# Was taugt ein Lowrance X 25?



## Walleyehunter69 (5. Dezember 2008)

Hallo Boardies!|wavey:

Interessiere mich für ein Lowrance X 25. Will damit lediglich Kanten und Strukturen finden. Es kommt mir nicht so sehr auf Fischortung an.

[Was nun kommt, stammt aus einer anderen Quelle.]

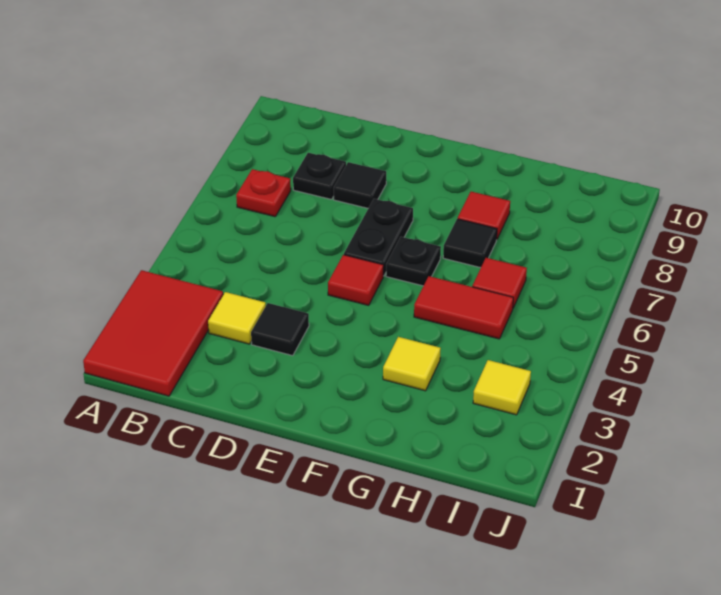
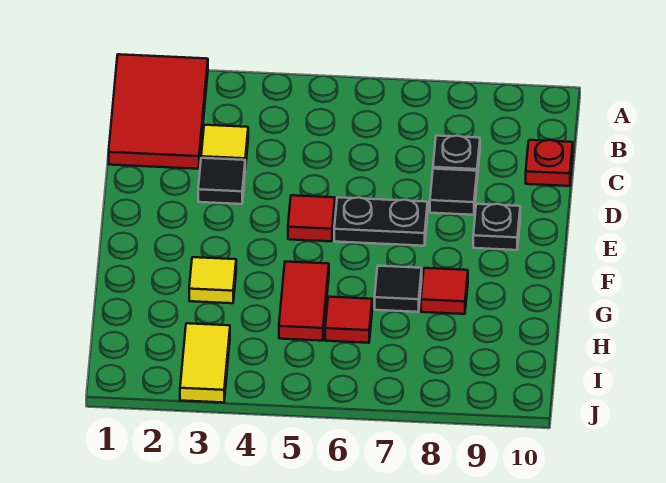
red 2x3 tile [83,270,223,396] -> red 2x3 tile turned to [109,54,208,169]
red 1x1 plate [236,169,291,217] -> red 1x1 plate moved to [526,140,573,186]
black 1x1 plate [386,237,441,286] -> black 1x1 plate moved to [473,204,520,250]
yellow 1x1 tile [473,360,531,415] -> yellow 1x2 tile [180,323,230,403]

Hat jemand von Euch Erfahrung mit diesem Modell und kann mir eventuell ein paar Tips geben oder sollte ich lieber die Finger davon lassen?#c

Wäre nett wenn sich jemand meldet
Viele Grüße Walleyehunter69


----------



## Stxxxxxxxxx (5. Dezember 2008)

*AW: Was taugt ein Lowrance X 25?*

Moin,

habe das Gerät - ist schon sehr alt aber gut.
Natürlich nicht mit den heutigen Fishfindern zu vergleichen.
Wenn du nur Kanten und Strukturen finden willst liegst du damit richtig.
Die wenn die Fish -ID aus ist kannst du dich in der Regel auch auf die Fischanzeigen verlassen.

Gruß Stephan


----------



## Schwingspitze (11. Dezember 2008)

*AW: Was taugt ein Lowrance X 25?*

Petri Walleyehunter 69,
Kann Stephan nur zustimmen habe dieses teil seit ca. 17 Jahren, war immer zufrieden damit auch um Fische zu Orten wie gesagt mit heute nicht zu vergleichen, habe es bis vor ca. 1 Jahr noch immer benutzt bis eines Tages das Teil nur noch Dauerpiepton von sich gibt. schade eigendlich weil ich mich mit diesem Echolot gut auskenne, habe mir ein anderes kaufen müssen aber egal mein neues ist auch geil. Wenn Du noch Zubehör brauchst sprich Zwinger oder Kabel schicke mir eine PM mit deiner Tel. - Nr. und ich melde mich.

die Schwinge#h


----------